TASK DESCRIPTION: What's needed is the listing below, repeated word for word with no pictures.

SUPPLIED DATA:
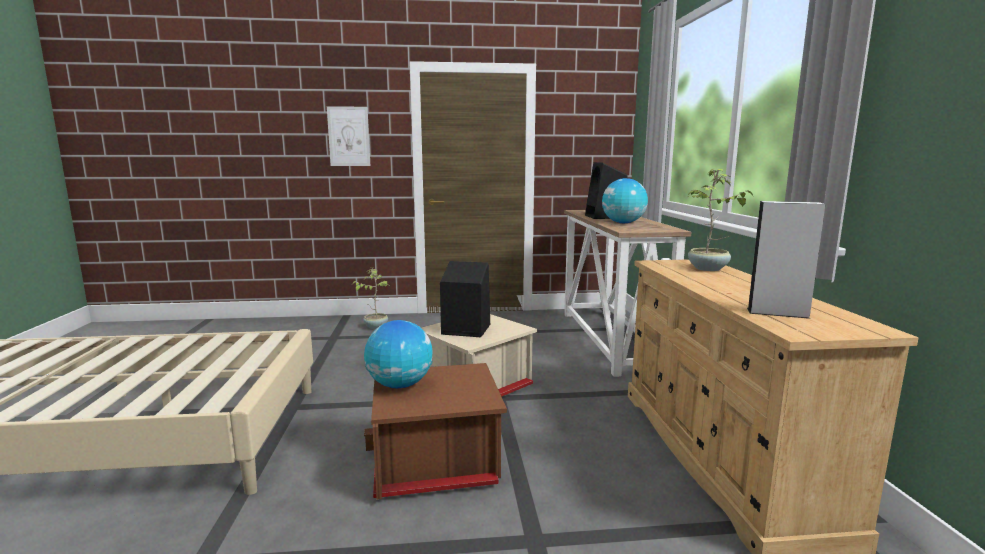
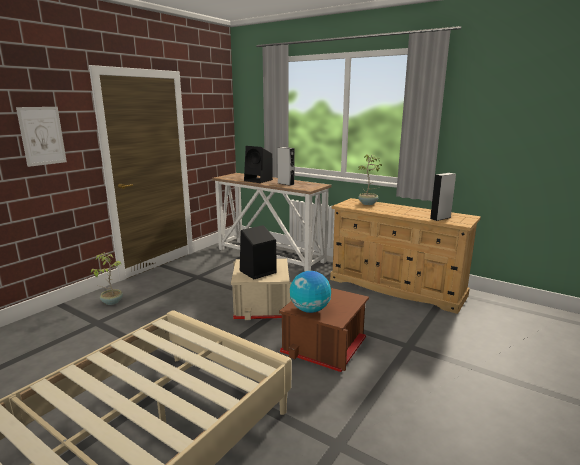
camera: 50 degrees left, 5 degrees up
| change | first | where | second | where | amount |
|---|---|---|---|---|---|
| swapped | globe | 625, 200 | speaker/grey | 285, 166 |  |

COMPLETED EXERCISE:
camera: 50 degrees left, 5 degrees up
| change | first | where | second | where | amount |
|---|---|---|---|---|---|
| swapped | globe | 625, 200 | speaker/grey | 285, 166 |  |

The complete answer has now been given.